A few readers want to know what I think of this provocative post by Robert Wenzel, in which he says Bernanke conned a bunch of us (bold mine):
This is big. It is going to knock for a big loop all those concerned about the inflationary consequences of the soaring monetary base. The Federal Reserve Bank of New York today released a report, "Why Are Banks Holding So Many Excess Reserves?".

Fed economists Todd Keister and James McAndrews state that while the high level of reserves in the U.S. banking system during the financial crisis reflects the large scale of the Federal Reserve’s policy initiatives, it conveys no information about the effect of these initiatives on bank lending or on the level of economic activity. This is another way of saying what I have been saying right along, watch the money supply, not the monetary base.

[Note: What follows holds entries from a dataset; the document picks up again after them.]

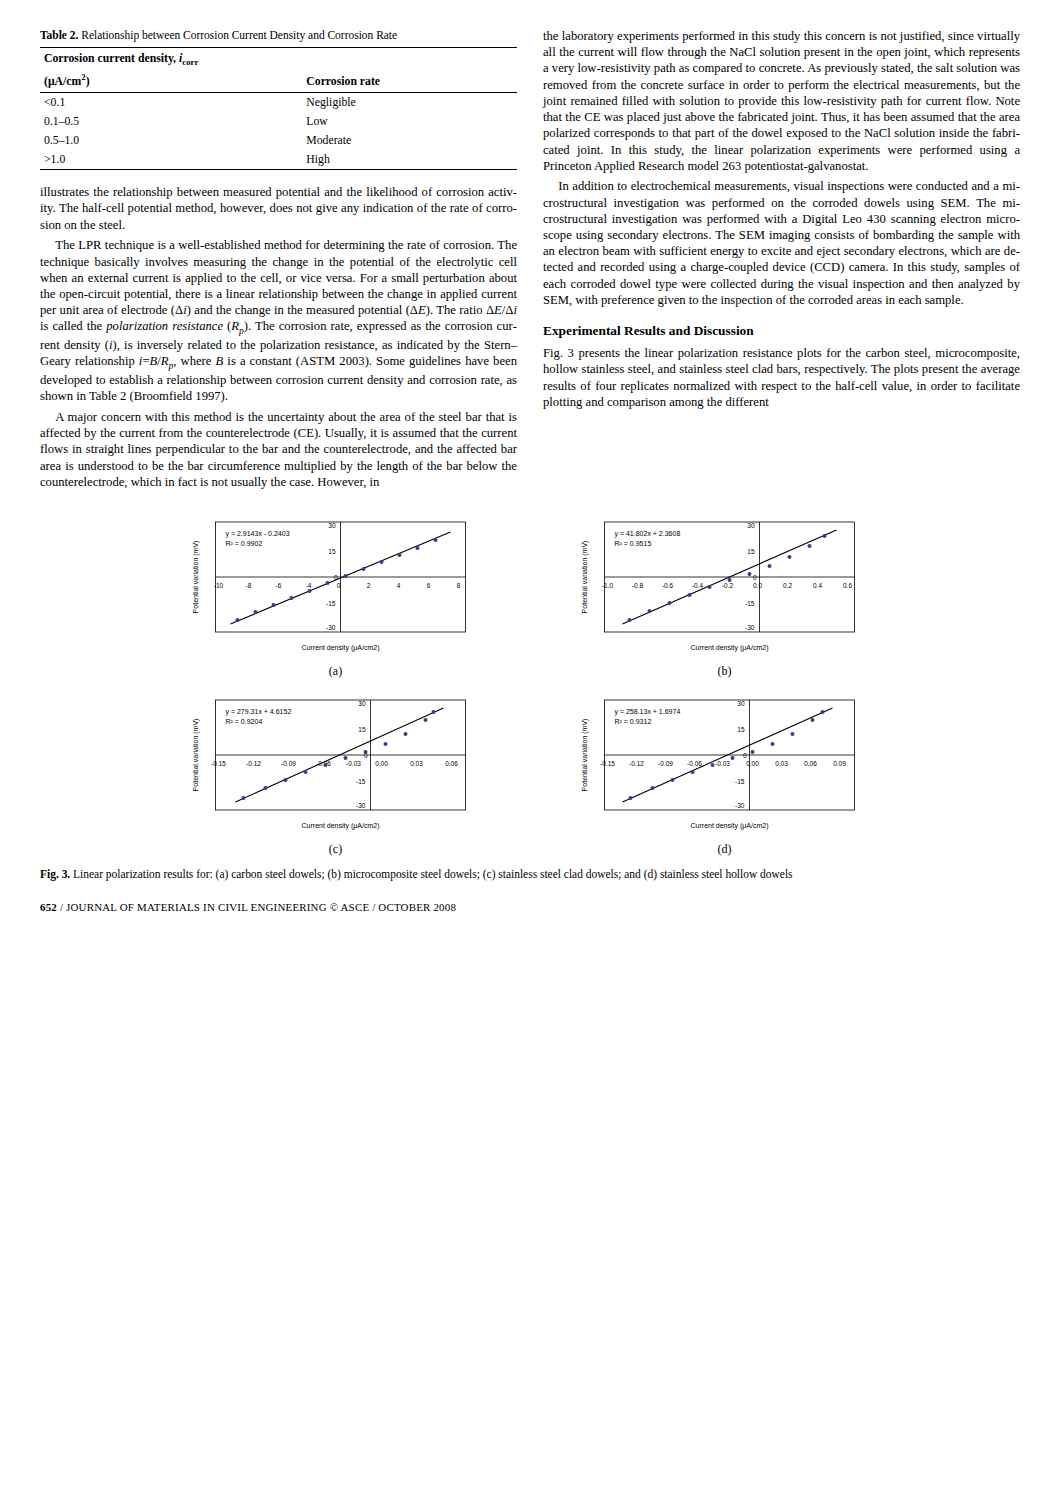Table 2. Relationship between Corrosion Current Density and Corrosion Rate
| Corrosion current density, i corr | |
| --- | --- |
| (μA/cm 2 ) | Corrosion rate |
| <0.1 | Negligible |
| 0.1–0.5 | Low |
| 0.5–1.0 | Moderate |
| >1.0 | High |
illustrates the relationship between measured potential and the likelihood of corrosion activity. The half-cell potential method, however, does not give any indication of the rate of corrosion on the steel.
The LPR technique is a well-established method for determining the rate of corrosion. The technique basically involves measuring the change in the potential of the electrolytic cell when an external current is applied to the cell, or vice versa. For a small perturbation about the open-circuit potential, there is a linear relationship between the change in applied current per unit area of electrode (Δi) and the change in the measured potential (ΔE). The ratio ΔE/Δi is called the polarization resistance (Rp). The corrosion rate, expressed as the corrosion current density (i), is inversely related to the polarization resistance, as indicated by the Stern–Geary relationship i=B/Rp, where B is a constant (ASTM 2003). Some guidelines have been developed to establish a relationship between corrosion current density and corrosion rate, as shown in Table 2 (Broomfield 1997).
A major concern with this method is the uncertainty about the area of the steel bar that is affected by the current from the counterelectrode (CE). Usually, it is assumed that the current flows in straight lines perpendicular to the bar and the counterelectrode, and the affected bar area is understood to be the bar circumference multiplied by the length of the bar below the counterelectrode, which in fact is not usually the case. However, in
the laboratory experiments performed in this study this concern is not justified, since virtually all the current will flow through the NaCl solution present in the open joint, which represents a very low-resistivity path as compared to concrete. As previously stated, the salt solution was removed from the concrete surface in order to perform the electrical measurements, but the joint remained filled with solution to provide this low-resistivity path for current flow. Note that the CE was placed just above the fabricated joint. Thus, it has been assumed that the area polarized corresponds to that part of the dowel exposed to the NaCl solution inside the fabricated joint. In this study, the linear polarization experiments were performed using a Princeton Applied Research model 263 potentiostat-galvanostat.
In addition to electrochemical measurements, visual inspections were conducted and a microstructural investigation was performed on the corroded dowels using SEM. The microstructural investigation was performed with a Digital Leo 430 scanning electron microscope using secondary electrons. The SEM imaging consists of bombarding the sample with an electron beam with sufficient energy to excite and eject secondary electrons, which are detected and recorded using a charge-coupled device (CCD) camera. In this study, samples of each corroded dowel type were collected during the visual inspection and then analyzed by SEM, with preference given to the inspection of the corroded areas in each sample.
Experimental Results and Discussion
Fig. 3 presents the linear polarization resistance plots for the carbon steel, microcomposite, hollow stainless steel, and stainless steel clad bars, respectively. The plots present the average results of four replicates normalized with respect to the half-cell value, in order to facilitate plotting and comparison among the different
30 15 0 -15 -30 -10 -8 -6 -4 0 2 4 6 8 y = 2.9143x - 0.2403 R² = 0.9902 Current density (μA/cm2) Potential variation (mV)
(a)
30 15 0 -15 -30 -1.0 -0.8 -0.6 -0.4 -0.2 0.0 0.2 0.4 0.6 y = 41.802x + 2.3608 R² = 0.9515 Current density (μA/cm2) Potential variation (mV)
(b)
30 15 0 -15 -30 -0.15 -0.12 -0.09 -0.06 -0.03 0.00 0.03 0.06 y = 279.31x + 4.6152 R² = 0.9204 Current density (μA/cm2) Potential variation (mV)
(c)
30 15 0 -15 -30 -0.15 -0.12 -0.09 -0.06 -0.03 0.00 0.03 0.06 0.09 y = 258.13x + 1.6974 R² = 0.9312 Current density (μA/cm2) Potential variation (mV)
(d)
Fig. 3. Linear polarization results for: (a) carbon steel dowels; (b) microcomposite steel dowels; (c) stainless steel clad dowels; and (d) stainless steel hollow dowels
652 / JOURNAL OF MATERIALS IN CIVIL ENGINEERING © ASCE / OCTOBER 2008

Keister and McAndrews explain that the buildup of reserves in the banking system is a by-product of the liquidity facilities and other credit programs introduced by the Federal Reserve in response to the crisis. They also discuss the importance of paying interest on reserves when the level of excess reserves is unusually high. But the key point they make remains that the majority of the newly created reserves end up being held as excess reserves and, therefore, the data on excess reserves provide no useful insight into the lending decisions and other activities of banks. Got that? The trillion dollars sitting as excess reserves has had no impact on the economy, and as the Fed stops it's emergency facilities, it is going to be drained. The trillion never went into the economy and never will.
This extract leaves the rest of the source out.